• _DIRECTIONS FOR THIS TASK_:
Report each line of the entries that includes "locked" by copying it.

:: RECORDS SHOWN ::

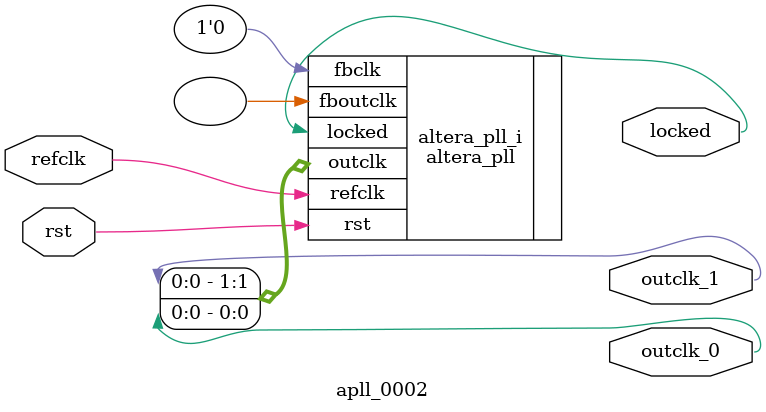
<source format=v>

`timescale 1ns/10ps
module  apll_0002(

	// interface 'refclk'
	input wire refclk,

	// interface 'reset'
	input wire rst,

	// interface 'outclk0'
	output wire outclk_0,

	// interface 'outclk1'
	output wire outclk_1,

	// interface 'locked'
	output wire locked
);

	altera_pll #(
		.fractional_vco_multiplier("false"),
		.reference_clock_frequency("50.0 MHz"),
		.operation_mode("direct"),
		.number_of_clocks(2),
		.output_clock_frequency0("1.791044 MHz"),
		.phase_shift0("0 ps"),
		.duty_cycle0(50),
		.output_clock_frequency1("0.895522 MHz"),
		.phase_shift1("0 ps"),
		.duty_cycle1(50),
		.output_clock_frequency2("0 MHz"),
		.phase_shift2("0 ps"),
		.duty_cycle2(50),
		.output_clock_frequency3("0 MHz"),
		.phase_shift3("0 ps"),
		.duty_cycle3(50),
		.output_clock_frequency4("0 MHz"),
		.phase_shift4("0 ps"),
		.duty_cycle4(50),
		.output_clock_frequency5("0 MHz"),
		.phase_shift5("0 ps"),
		.duty_cycle5(50),
		.output_clock_frequency6("0 MHz"),
		.phase_shift6("0 ps"),
		.duty_cycle6(50),
		.output_clock_frequency7("0 MHz"),
		.phase_shift7("0 ps"),
		.duty_cycle7(50),
		.output_clock_frequency8("0 MHz"),
		.phase_shift8("0 ps"),
		.duty_cycle8(50),
		.output_clock_frequency9("0 MHz"),
		.phase_shift9("0 ps"),
		.duty_cycle9(50),
		.output_clock_frequency10("0 MHz"),
		.phase_shift10("0 ps"),
		.duty_cycle10(50),
		.output_clock_frequency11("0 MHz"),
		.phase_shift11("0 ps"),
		.duty_cycle11(50),
		.output_clock_frequency12("0 MHz"),
		.phase_shift12("0 ps"),
		.duty_cycle12(50),
		.output_clock_frequency13("0 MHz"),
		.phase_shift13("0 ps"),
		.duty_cycle13(50),
		.output_clock_frequency14("0 MHz"),
		.phase_shift14("0 ps"),
		.duty_cycle14(50),
		.output_clock_frequency15("0 MHz"),
		.phase_shift15("0 ps"),
		.duty_cycle15(50),
		.output_clock_frequency16("0 MHz"),
		.phase_shift16("0 ps"),
		.duty_cycle16(50),
		.output_clock_frequency17("0 MHz"),
		.phase_shift17("0 ps"),
		.duty_cycle17(50),
		.pll_type("General"),
		.pll_subtype("General")
	) altera_pll_i (
		.rst	(rst),
		.outclk	({outclk_1, outclk_0}),
		.locked	(locked),
		.fboutclk	( ),
		.fbclk	(1'b0),
		.refclk	(refclk)
	);
endmodule


</source>
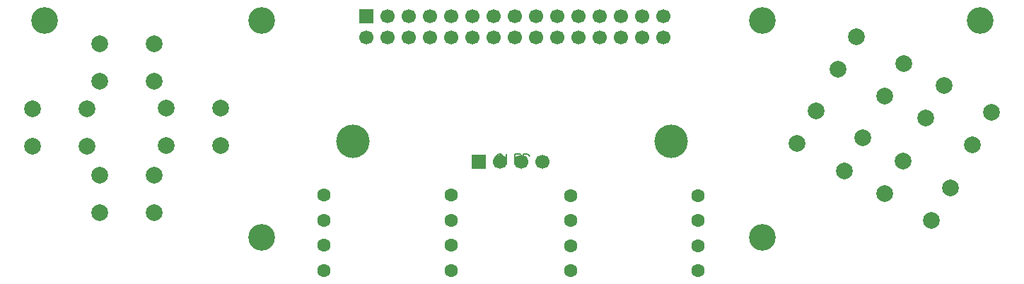
<source format=gbr>
%TF.GenerationSoftware,KiCad,Pcbnew,9.0.3*%
%TF.CreationDate,2025-07-14T12:36:22+02:00*%
%TF.ProjectId,CalliopeGamePad,43616c6c-696f-4706-9547-616d65506164,rev?*%
%TF.SameCoordinates,Original*%
%TF.FileFunction,Soldermask,Top*%
%TF.FilePolarity,Negative*%
%FSLAX46Y46*%
G04 Gerber Fmt 4.6, Leading zero omitted, Abs format (unit mm)*
G04 Created by KiCad (PCBNEW 9.0.3) date 2025-07-14 12:36:22*
%MOMM*%
%LPD*%
G01*
G04 APERTURE LIST*
%ADD10C,0.203200*%
%ADD11C,3.200000*%
%ADD12C,2.000000*%
%ADD13R,1.700000X1.700000*%
%ADD14C,1.700000*%
%ADD15C,4.000000*%
%ADD16C,1.600000*%
G04 APERTURE END LIST*
D10*
X150315790Y-109052640D02*
X150315790Y-110198180D01*
X148614000Y-109052640D02*
X148395560Y-109052640D01*
X148832440Y-109215200D02*
X148723220Y-109105980D01*
X151931230Y-109105980D02*
X152040450Y-109215200D01*
X151766130Y-109052640D02*
X151931230Y-109105980D01*
X148888320Y-109324420D02*
X148832440Y-109215200D01*
X151385130Y-109052640D02*
X151766130Y-109052640D01*
X150315790Y-109052640D02*
X151024450Y-109052640D01*
X148723220Y-109105980D02*
X148614000Y-109052640D01*
X151385130Y-109052640D02*
X151385130Y-110198180D01*
X152040450Y-109215200D02*
X152093790Y-109324420D01*
X149302340Y-109052640D02*
X149302340Y-110198180D01*
X148286340Y-109105980D02*
X148177120Y-109215200D01*
X148395560Y-109052640D02*
X148286340Y-109105980D01*
X148177120Y-109215200D02*
X148123780Y-109324420D01*
D11*
%TO.C,H4*%
X94000000Y-93000000D03*
%TD*%
D12*
%TO.C,U8*%
X196839673Y-109876443D03*
X202468838Y-113126443D03*
X194589673Y-113773557D03*
X200218838Y-117023557D03*
%TD*%
%TO.C,U6*%
X201739673Y-100826443D03*
X207368838Y-104076443D03*
X199489672Y-104723558D03*
X205118839Y-107973558D03*
%TD*%
%TO.C,U2*%
X92611800Y-103599760D03*
X99111800Y-103599760D03*
X92611800Y-108099760D03*
X99111800Y-108099760D03*
%TD*%
%TO.C,U4*%
X100639400Y-111564760D03*
X107139400Y-111564760D03*
X100639400Y-116064760D03*
X107139400Y-116064760D03*
%TD*%
D13*
%TO.C,J2*%
X146000000Y-110000000D03*
D14*
X148540000Y-110000000D03*
X151080000Y-110000000D03*
X153620000Y-110000000D03*
%TD*%
D12*
%TO.C,U7*%
X186389673Y-103876443D03*
X192018838Y-107126443D03*
X184139673Y-107773557D03*
X189768838Y-111023557D03*
%TD*%
D11*
%TO.C,H8*%
X206000000Y-93000000D03*
%TD*%
D15*
%TO.C,H1*%
X169050000Y-107550000D03*
%TD*%
D12*
%TO.C,U3*%
X108615000Y-103538360D03*
X115115000Y-103538360D03*
X108615000Y-108038360D03*
X115115000Y-108038360D03*
%TD*%
D11*
%TO.C,H5*%
X120000000Y-119000000D03*
%TD*%
%TO.C,H7*%
X180000000Y-93000000D03*
%TD*%
%TO.C,H6*%
X180000000Y-119000000D03*
%TD*%
D12*
%TO.C,U5*%
X191239673Y-94976443D03*
X196868838Y-98226443D03*
X188989673Y-98873557D03*
X194618838Y-102123557D03*
%TD*%
D11*
%TO.C,H3*%
X120000000Y-93000000D03*
%TD*%
D15*
%TO.C,H2*%
X130950000Y-107550000D03*
%TD*%
D12*
%TO.C,U1*%
X100623010Y-95815070D03*
X107123010Y-95815070D03*
X100623010Y-100315070D03*
X107123010Y-100315070D03*
%TD*%
D16*
%TO.C,R4*%
X142720951Y-113969293D03*
X127480951Y-113969293D03*
%TD*%
%TO.C,R1*%
X142720951Y-119969293D03*
X127480951Y-119969293D03*
%TD*%
%TO.C,R7*%
X157000000Y-114000000D03*
X172240000Y-114000000D03*
%TD*%
%TO.C,R3*%
X142720951Y-122969293D03*
X127480951Y-122969293D03*
%TD*%
%TO.C,R5*%
X157000000Y-120000000D03*
X172240000Y-120000000D03*
%TD*%
%TO.C,R8*%
X157000000Y-123000000D03*
X172240000Y-123000000D03*
%TD*%
%TO.C,R6*%
X157000000Y-117000000D03*
X172240000Y-117000000D03*
%TD*%
%TO.C,R2*%
X142720951Y-116969293D03*
X127480951Y-116969293D03*
%TD*%
D13*
%TO.C,J1*%
X132540000Y-92500000D03*
D14*
X132540000Y-95040000D03*
X135080000Y-92500000D03*
X135080000Y-95040000D03*
X137620000Y-92500000D03*
X137620000Y-95040000D03*
X140160000Y-92500000D03*
X140160000Y-95040000D03*
X142700000Y-92500000D03*
X142700000Y-95040000D03*
X145240000Y-92500000D03*
X145240000Y-95040000D03*
X147780000Y-92500000D03*
X147780000Y-95040000D03*
X150320000Y-92500000D03*
X150320000Y-95040000D03*
X152860000Y-92500000D03*
X152860000Y-95040000D03*
X155400000Y-92500000D03*
X155400000Y-95040000D03*
X157940000Y-92500000D03*
X157940000Y-95040000D03*
X160480000Y-92500000D03*
X160480000Y-95040000D03*
X163020000Y-92500000D03*
X163020000Y-95040000D03*
X165560000Y-92500000D03*
X165560000Y-95040000D03*
X168100000Y-92500000D03*
X168100000Y-95040000D03*
%TD*%
M02*

</source>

:::

• _FINISHED EXERCISE_:
	// interface 'locked'
	output wire locked
		.locked	(locked),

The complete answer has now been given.